Walking into Ethan Diehl’s studio apartment felt a bit like walking onto a movie set of how an artist’s home should appear, so perfectly artsy, it was very nearly cliché.
The door opened into a long hallway lined with his oil paintings, predominantly black and white but with a few splashes of color throughout, all brightly lit.
As we continued down the passage, the apartment widened into a spacious glass room overlooking downtown Iowa City — a beautiful seventh-story view of the Ped Mall, the Arcade Building, the green-glass skywalk bridging the two biology buildings, and the towering steeples of several local landmarks. More art lines the walls here, too, but works of friends and fellow artists, not his own.
A partially completed colorless image of a woman sat on a modern-looking wooden easel, locked into place. But it hadn’t always been so secure; pointing to a smear of black and white turning into gray, Diehl said with a chuckle that was where the painting had fallen onto his head a few days previously, wiping paint across his hairless head and spreading it into squares of his painting.
Yes, squares of the painting. An oil painter, Diehl paints faces, primarily women’s faces, based on photos he has taken of them. Using Adobe Photoshop, he breaks the photographs down into grids, usually 1/6-by-1/6 inch squares on a canvas as large as 5-by-5 feet, and painstakingly paints each section individually with a Silver Bristlon Flat Zero brush — the only brush he uses.
“It’s kind of simple what I’m trying to accomplish,” Diehl said. “I come from a long line of storytellers; we tell stories, and I tell stories through my art. I use women’s faces and figures as a vehicle to tell a story about me or my family or my life.”
And it’s been an interesting life.
Born in Austin, Texas, Diehl moved to Iowa when his father, Paul Diehl, was offered a position at Grinnell College. A few years later, Paul Diehl became head of the University of Iowa’s Nonfiction Writing Program and the family moved again.
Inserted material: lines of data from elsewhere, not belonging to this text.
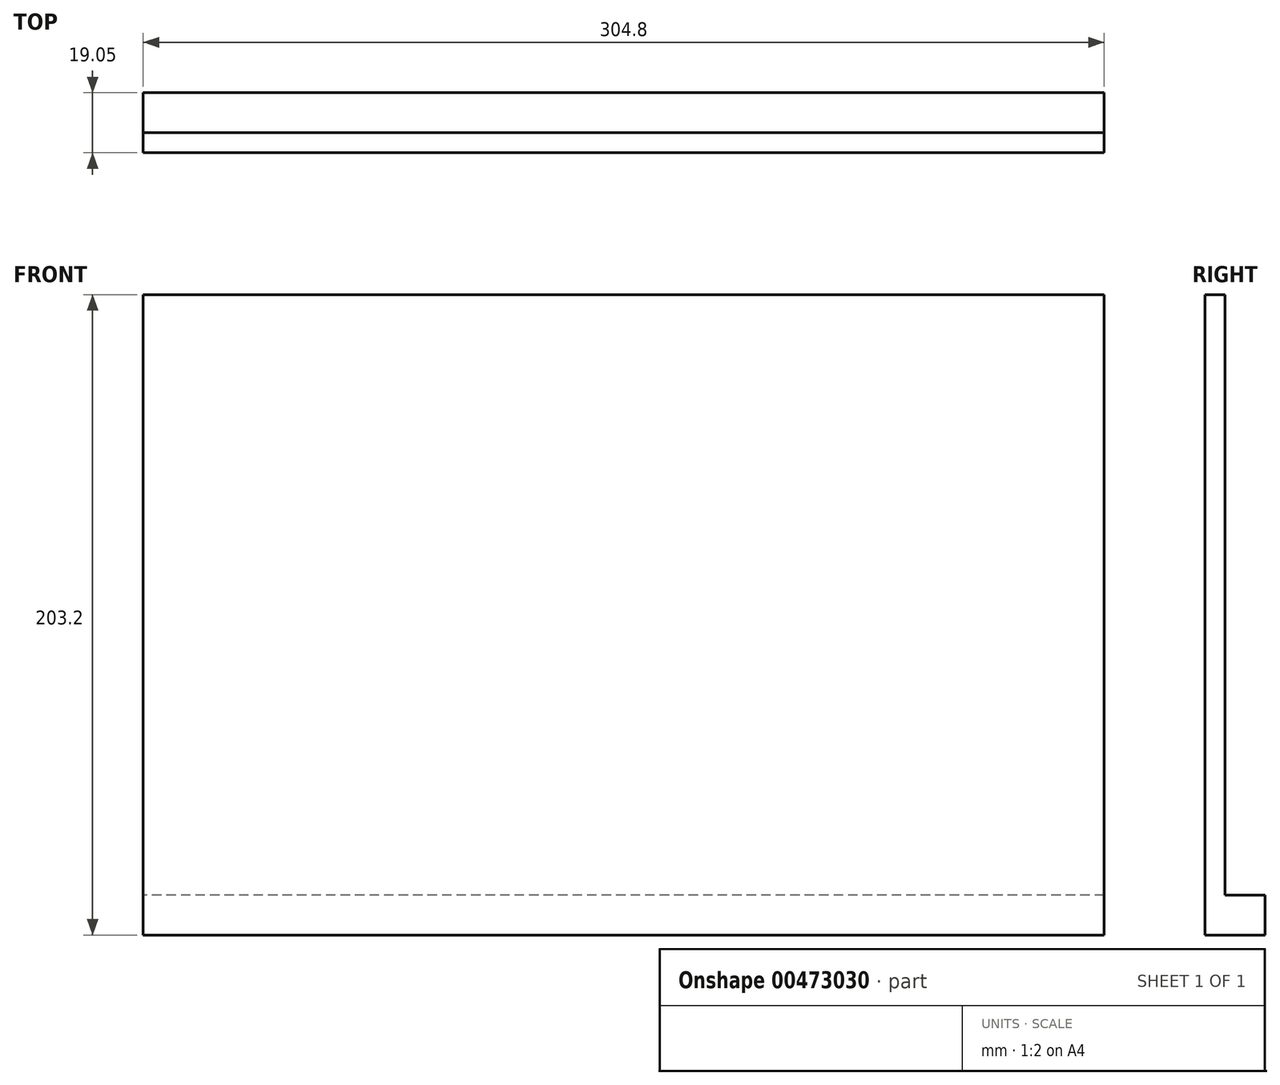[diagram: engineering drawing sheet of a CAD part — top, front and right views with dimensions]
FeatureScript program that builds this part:
annotation { "Feature Type Name" : "Feature", "Feature Type Description" : "" }
export const myFeature = defineFeature(function(context is Context, id is Id, definition is map)
    precondition{}
    {
        {
            var Q0;
            Q0=qCreatedBy(makeId("Front.planeOp"),FACE);
            var sketch = newSketch(context, id + "F0", { "sketchPlane" : qUnion([Q0])});
            skLineSegment(sketch, "E0.bottom", {"start": v(152.4, 101.6) * mm, "end": v(-152.4, 101.6) * mm});
            skLineSegment(sketch, "E0.top", {"start": v(152.4, -101.6) * mm, "end": v(-152.4, -101.6) * mm});
            skLineSegment(sketch, "E0.left", {"start": v(152.4, 101.6) * mm, "end": v(152.4, -101.6) * mm});
            skLineSegment(sketch, "E0.right", {"start": v(-152.4, 101.6) * mm, "end": v(-152.4, -101.6) * mm});
            skPoint(sketch, "E0.middle", {"position": v(0, 0) * mm});
            skSolve(sketch);
        }
        {
            var Q0;
            Q0=makeQuery(id+"F0.imprint","IMPRINT",FACE,{"disambiguationData":[TD([[makeQuery(id+"F0.imprint","IMPRINT",EDGE,{"derivedFrom":sQuery(id+"F0.wireOp",EDGE,"E0.bottom")}),1.0]])]});
            extrude(context, id + "F1", {"entities" : qUnion([Q0]), "depth" : 6.35 * mm});
        }
        {
            var Q0;
            Q0=makeQuery(id+"F1.opExtrude","CAP_FACE",FACE,{"disambiguationData":[OSD([sQuery(id+"F0.wireOp",EDGE,"E0.bottom"),sQuery(id+"F0.wireOp",EDGE,"E0.top"),sQuery(id+"F0.wireOp",EDGE,"E0.left"),sQuery(id+"F0.wireOp",EDGE,"E0.right")])],"isStart":true});
            var sketch = newSketch(context, id + "F2", { "sketchPlane" : qUnion([Q0])});
            skLineSegment(sketch, "E1.bottom", {"start": v(-152.4, -101.6) * mm, "end": v(152.4, -101.6) * mm});
            skLineSegment(sketch, "E1.top", {"start": v(-152.4, -88.9) * mm, "end": v(152.4, -88.9) * mm});
            skLineSegment(sketch, "E1.left", {"start": v(-152.4, -101.6) * mm, "end": v(-152.4, -88.9) * mm});
            skLineSegment(sketch, "E1.right", {"start": v(152.4, -101.6) * mm, "end": v(152.4, -88.9) * mm});
            skSolve(sketch);
        }
        {
            var Q0;
            Q0 = qSketchRegion(id + "F2", true);
            var Q1;
            Q1=makeQuery(id+"F2.imprint","IMPRINT",FACE,{"disambiguationData":[TD([[makeQuery(id+"F2.imprint","IMPRINT",EDGE,{"derivedFrom":sQuery(id+"F2.wireOp",EDGE,"E1.bottom")}),1.0]])]});
            extrude(context, id + "F3", {"entities" : qUnion([Q0, Q1]), "operationType" : NewBodyOperationType.ADD, "depth" : 12.7 * mm});
        }
    });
Growing up a block south of the Field House, Diehl used to sell chocolate-chip cookies in front of his home on Hawkeye football game days as he colored outside.
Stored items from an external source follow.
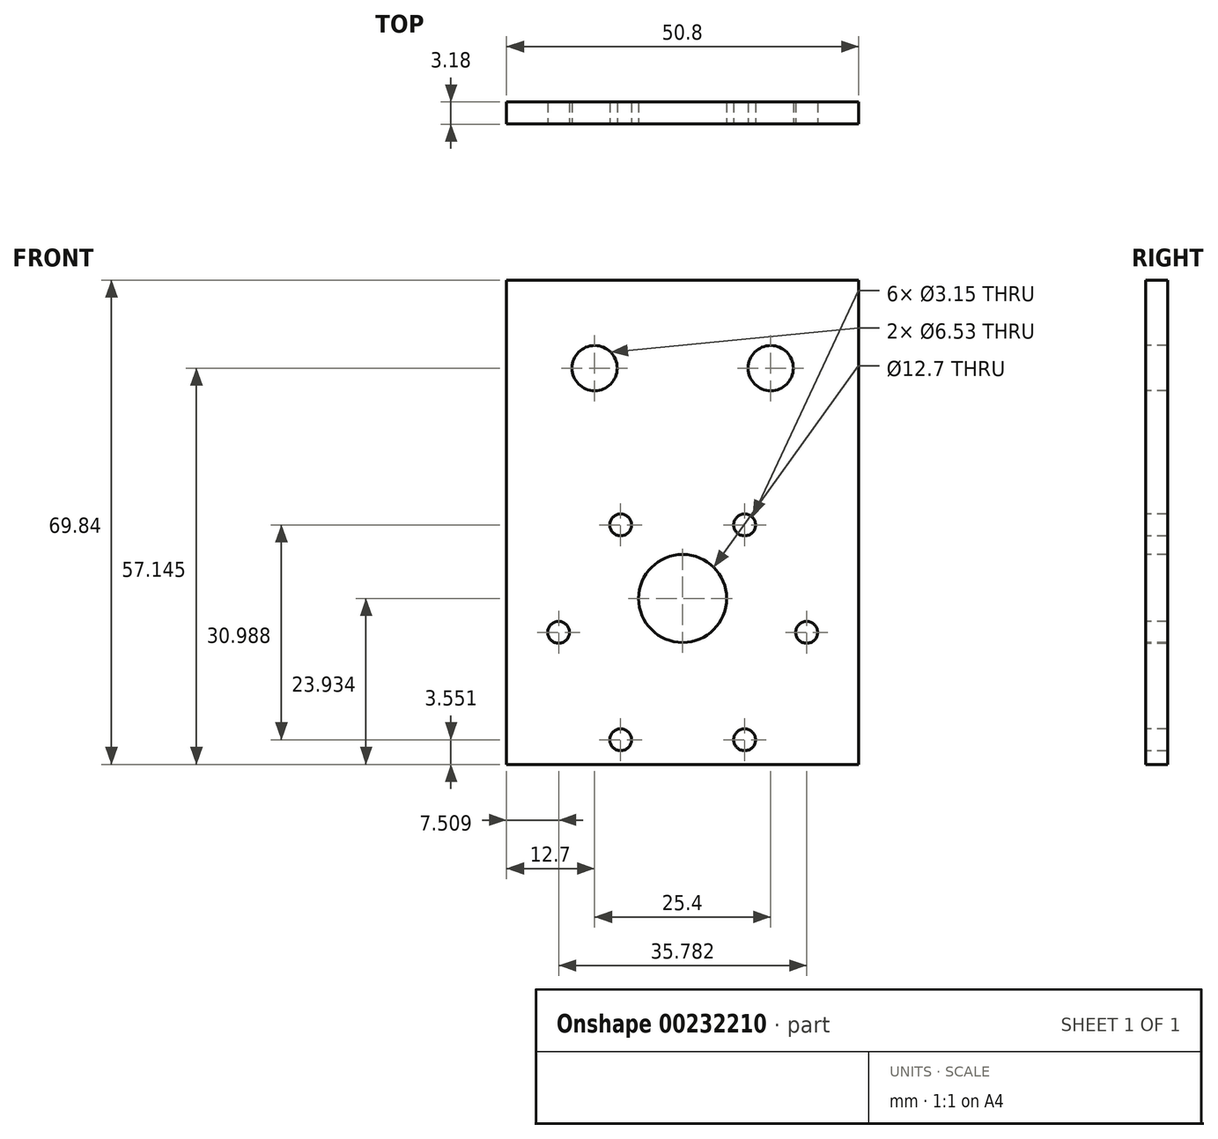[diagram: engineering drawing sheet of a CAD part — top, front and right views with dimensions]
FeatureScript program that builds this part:
annotation { "Feature Type Name" : "Feature", "Feature Type Description" : "" }
export const myFeature = defineFeature(function(context is Context, id is Id, definition is map)
    precondition{}
    {
        {
            var Q0;
            Q0=qCreatedBy(makeId("Front.planeOp"),FACE);
            var sketch = newSketch(context, id + "F0", { "sketchPlane" : qUnion([Q0])});
            skLineSegment(sketch, "E0.bottom", {"start": v(25.4, -34.93) * mm, "end": v(-25.4, -34.93) * mm});
            skLineSegment(sketch, "E0.top", {"start": v(25.4, 34.93) * mm, "end": v(-25.4, 34.93) * mm});
            skLineSegment(sketch, "E0.left", {"start": v(25.4, -34.93) * mm, "end": v(25.4, 34.93) * mm});
            skLineSegment(sketch, "E0.right", {"start": v(-25.4, -34.93) * mm, "end": v(-25.4, 34.93) * mm});
            skPoint(sketch, "E0.middle", {"position": v(0, 0) * mm});
            skSolve(sketch);
        }
        {
            var Q0;
            Q0=makeQuery(id+"F0.imprint","IMPRINT",FACE,{"disambiguationData":[TD([[makeQuery(id+"F0.imprint","IMPRINT",EDGE,{"derivedFrom":sQuery(id+"F0.wireOp",EDGE,"E0.bottom")}),-1.0]])]});
            extrude(context, id + "F1", {"entities" : qUnion([Q0]), "depth" : 3.17 * mm});
        }
        {
            var Q0;
            Q0=makeQuery(id+"F1.opExtrude","CAP_FACE",FACE,{"disambiguationData":[OSD([sQuery(id+"F0.wireOp",EDGE,"E0.bottom"),sQuery(id+"F0.wireOp",EDGE,"E0.top"),sQuery(id+"F0.wireOp",EDGE,"E0.left"),sQuery(id+"F0.wireOp",EDGE,"E0.right")])],"isStart":false});
            var sketch = newSketch(context, id + "F2", { "sketchPlane" : qUnion([Q0])});
            skPoint(sketch, "E1", {"position": v(-12.7, 22.23) * mm});
            skPoint(sketch, "E2", {"position": v(12.7, 22.23) * mm});
            skSolve(sketch);
        }
        {
            var Q0;
            Q0=sQuery(id+"F2.wireOp",VERTEX,"E1");
            var Q1;
            Q1=sQuery(id+"F2.wireOp",VERTEX,"E2");
            var Q2;
            Q2=makeQuery(id+"F1.opExtrude","SWEPT_BODY",BODY,{"disambiguationData":[OSD([sQuery(id+"F0.wireOp",EDGE,"E0.bottom"),sQuery(id+"F0.wireOp",EDGE,"E0.top"),sQuery(id+"F0.wireOp",EDGE,"E0.left"),sQuery(id+"F0.wireOp",EDGE,"E0.right")])]});
            hole(context, id + "F3", {"style" : HoleStyle.SIMPLE, "endStyle" : HoleEndStyle.THROUGH, "standardTappedOrClearance" : lookupTablePath({ "standard" : "ANSI", "fit" : "Close", "size" : "1/4", "type" : "Clearance" }), "standardBlindInLast" : lookupTablePath({ "fit" : "Close", "standard" : "ANSI", "size" : "1/4", "type" : "Clearance" }), "holeDiameter" : 6.53 * mm, "locations" : qUnion([Q0, Q1]), "scope" : qUnion([Q2]), "isTappedThrough" : true});
        }
        {
            var Q0;
            Q0=makeQuery(id+"F1.opExtrude","CAP_FACE",FACE,{"disambiguationData":[OSD([sQuery(id+"F0.wireOp",EDGE,"E0.bottom"),sQuery(id+"F0.wireOp",EDGE,"E0.top"),sQuery(id+"F0.wireOp",EDGE,"E0.left"),sQuery(id+"F0.wireOp",EDGE,"E0.right")])],"isStart":false});
            var sketch = newSketch(context, id + "F4", { "sketchPlane" : qUnion([Q0])});
            skCircle(sketch, "E3.cCircle", {"center": v(0, -15.88) * mm, "radius": 17.9 * mm, "construction": true});
            skLineSegment(sketch, "E3.0", {"start": v(8.95, -31.37) * mm, "end": v(-8.95, -31.37) * mm});
            skLineSegment(sketch, "E3.1", {"start": v(-8.95, -31.37) * mm, "end": v(-17.9, -15.88) * mm});
            skLineSegment(sketch, "E3.2", {"start": v(-17.9, -15.88) * mm, "end": v(-8.95, -0.38) * mm});
            skLineSegment(sketch, "E3.3", {"start": v(-8.95, -0.38) * mm, "end": v(8.95, -0.38) * mm});
            skLineSegment(sketch, "E3.4", {"start": v(8.95, -0.38) * mm, "end": v(17.9, -15.88) * mm});
            skLineSegment(sketch, "E3.5", {"start": v(17.9, -15.88) * mm, "end": v(8.95, -31.37) * mm});
            skPoint(sketch, "E4", {"position": v(-8.95, -0.38) * mm});
            skPoint(sketch, "E5", {"position": v(8.95, -0.38) * mm});
            skPoint(sketch, "E6", {"position": v(17.9, -15.88) * mm});
            skPoint(sketch, "E7", {"position": v(8.95, -31.37) * mm});
            skPoint(sketch, "E8", {"position": v(-8.95, -31.37) * mm});
            skPoint(sketch, "E9", {"position": v(-17.9, -15.88) * mm});
            skPoint(sketch, "E10", {"position": v(0, -8.86) * mm});
            skSolve(sketch);
        }
        {
            var Q0;
            Q0=sQuery(id+"F4.wireOp",VERTEX,"E4");
            var Q1;
            Q1=sQuery(id+"F4.wireOp",VERTEX,"E5");
            var Q2;
            Q2=sQuery(id+"F4.wireOp",VERTEX,"E6");
            var Q3;
            Q3=sQuery(id+"F4.wireOp",VERTEX,"E7");
            var Q4;
            Q4=sQuery(id+"F4.wireOp",VERTEX,"E8");
            var Q5;
            Q5=sQuery(id+"F4.wireOp",VERTEX,"E9");
            var Q6;
            Q6=makeQuery(id+"F1.opExtrude","SWEPT_BODY",BODY,{"disambiguationData":[OSD([sQuery(id+"F0.wireOp",EDGE,"E0.bottom"),sQuery(id+"F0.wireOp",EDGE,"E0.top"),sQuery(id+"F0.wireOp",EDGE,"E0.left"),sQuery(id+"F0.wireOp",EDGE,"E0.right")])]});
            hole(context, id + "F5", {"style" : HoleStyle.SIMPLE, "endStyle" : HoleEndStyle.THROUGH, "standardTappedOrClearance" : lookupTablePath({ "standard" : "ISO", "fit" : "Close", "size" : "M3", "type" : "Clearance" }), "standardBlindInLast" : lookupTablePath({ "fit" : "Close", "standard" : "ISO", "size" : "M3", "type" : "Clearance" }), "holeDiameter" : 3.15 * mm, "locations" : qUnion([Q0, Q1, Q2, Q3, Q4, Q5]), "scope" : qUnion([Q6]), "isTappedThrough" : true});
        }
        {
            var Q0;
            Q0=makeQuery(id+"F1.opExtrude","CAP_FACE",FACE,{"disambiguationData":[OSD([sQuery(id+"F0.wireOp",EDGE,"E0.bottom"),sQuery(id+"F0.wireOp",EDGE,"E0.top"),sQuery(id+"F0.wireOp",EDGE,"E0.left"),sQuery(id+"F0.wireOp",EDGE,"E0.right")])],"isStart":false});
            var sketch = newSketch(context, id + "F6", { "sketchPlane" : qUnion([Q0])});
            skPoint(sketch, "E11", {"position": v(0, -10.99) * mm});
            skSolve(sketch);
        }
        {
            var Q0;
            Q0=sQuery(id+"F6.wireOp",VERTEX,"E11");
            var Q1;
            Q1=makeQuery(id+"F1.opExtrude","SWEPT_BODY",BODY,{"disambiguationData":[OSD([sQuery(id+"F0.wireOp",EDGE,"E0.bottom"),sQuery(id+"F0.wireOp",EDGE,"E0.top"),sQuery(id+"F0.wireOp",EDGE,"E0.left"),sQuery(id+"F0.wireOp",EDGE,"E0.right")])]});
            hole(context, id + "F7", {"style" : HoleStyle.SIMPLE, "endStyle" : HoleEndStyle.THROUGH, "holeDiameter" : 12.7 * mm, "locations" : qUnion([Q0]), "scope" : qUnion([Q1]), "isTappedThrough" : true});
        }
    });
“There was always art around our house,” Diehl said. “From the earliest times, I can remember crayons and pencils and pens.”
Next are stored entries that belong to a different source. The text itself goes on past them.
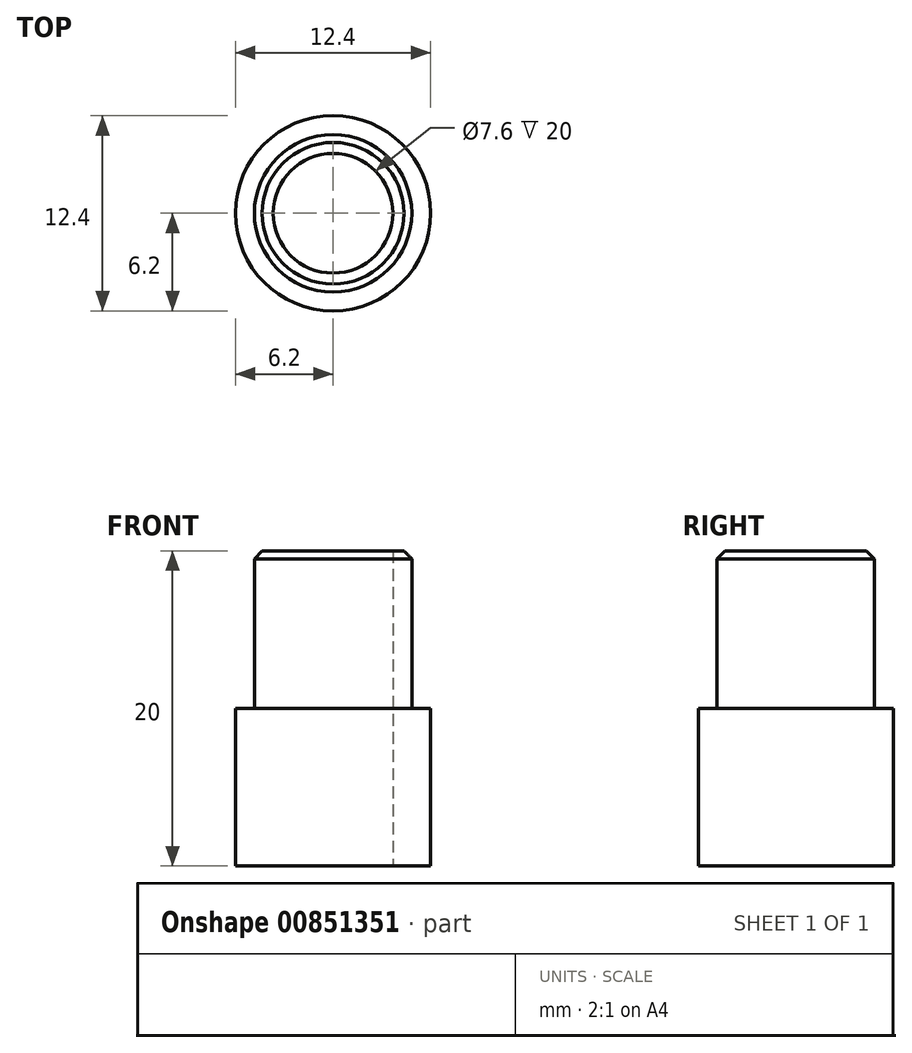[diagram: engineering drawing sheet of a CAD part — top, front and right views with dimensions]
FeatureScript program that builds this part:
annotation { "Feature Type Name" : "Feature", "Feature Type Description" : "" }
export const myFeature = defineFeature(function(context is Context, id is Id, definition is map)
    precondition{}
    {
        {
            var Q0;
            Q0=qCreatedBy(makeId("Top.planeOp"),FACE);
            var sketch = newSketch(context, id + "F0", { "sketchPlane" : qUnion([Q0])});
            skCircle(sketch, "E0", {"center": v(0, 0) * mm, "radius": 6.2 * mm});
            skCircle(sketch, "E1", {"center": v(0, 0) * mm, "radius": 5 * mm});
            skCircle(sketch, "E2", {"center": v(0, 0) * mm, "radius": 3.8 * mm});
            skSolve(sketch);
        }
        {
            var Q0;
            Q0 = qSketchRegion(id + "F0", true);
            extrude(context, id + "F1", {"entities" : qUnion([Q0]), "depth" : 10 * mm, "offsetDistance" : 25 * mm});
        }
        {
            var Q0;
            Q0=makeQuery(id+"F0.imprint","IMPRINT",FACE,{"disambiguationData":[TD([[makeQuery(id+"F0.imprint","IMPRINT",EDGE,{"derivedFrom":sQuery(id+"F0.wireOp",EDGE,"E1")}),1.0]])]});
            extrude(context, id + "F2", {"entities" : qUnion([Q0]), "operationType" : NewBodyOperationType.ADD, "depth" : 20 * mm, "offsetDistance" : 25 * mm});
        }
        {
            var Q0;
            Q0=makeQuery(id+"F2.opExtrude","CAP_EDGE",EDGE,{"disambiguationData":[OSD([sQuery(id+"F0.wireOp",EDGE,"E1")])],"isStart":false});
            chamfer(context, id + "F3", {"entities" : qUnion([Q0]), "width" : 0.5 * mm, "tangentPropagation" : true});
        }
    });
The crayons, in particular, stick out to Diehl. One day, his older sister peeled off all the labels on his crayons, and Diehl, who said he always wanted to color everything the correct shade and stay inside the lines, could not tell which colors to use. His perfect blue sky came out purple.
That day Diehl discovered he was colorblind.
But that didn’t dampen his love for art. His experience with art at West High, though, did. His first high-school class, an art class, ended with him handcuffed to a desk, a “joke” by a senior, and his art classes did not much improve from there.
So he went off to college but not as an art major.
“I went to Stanford to be a rocket scientist. Literally,” Diehl said. “I wanted to build space weaponry. I didn’t want to kill people; I just wanted to blow shit up in space.”
As fun as that sounded at the time, he soon grew unhappy and bored, missing art. So he enrolled in a few art classes and, at the start of his junior year, became an art major.
And he was a terrible painter.
But he got better, working for hours a day, improving, honing his skill.
Then he graduated and stopped making art for four years.
When his now ex-wife, also an artist, got a job in California, Diehl went with her and decided to get back to art. He applied to five graduate-school art programs and got five rejections on his 25th birthday. Then he got divorced. And then, he began painting again.
He painted continually, 40 or 50 hours a week, and he got picked up by a few galleries, one in Austin and one in San Francisco.
Then, while watching “60 Minutes,” he saw a piece on Chuck Close, an artist known for his huge paintings of faces that up close seem abstract but at a distant show a distinct image of a face.
That led to his current painting style.
After finding a subject, Diehl takes a still image, almost always in his own apartment. Despite the close range, he uses a telephoto lens, allowing him to get a clear, close up photo from the other side of the room.
“I wanted to take the photos of people as far away as I could,” Diehl said. “I stand at one end of the room with my telephoto lens, and they’d be at the other, and it was like I was a wildlife photographer. I’d get much more natural photographs that way.”
Those natural photographs, once broken down into a grid, become his oil paintings, done in black and white to preserve their integrity and prevent color mistakes.
Though the paintings are time consuming, taking months to paint each tiny 1/6-by-1/6 inch square, it’s a labor of love for Diehl.
“Painting is addictive for me,” he said. “I may stop making good paintings, but I’ll never stop painting.”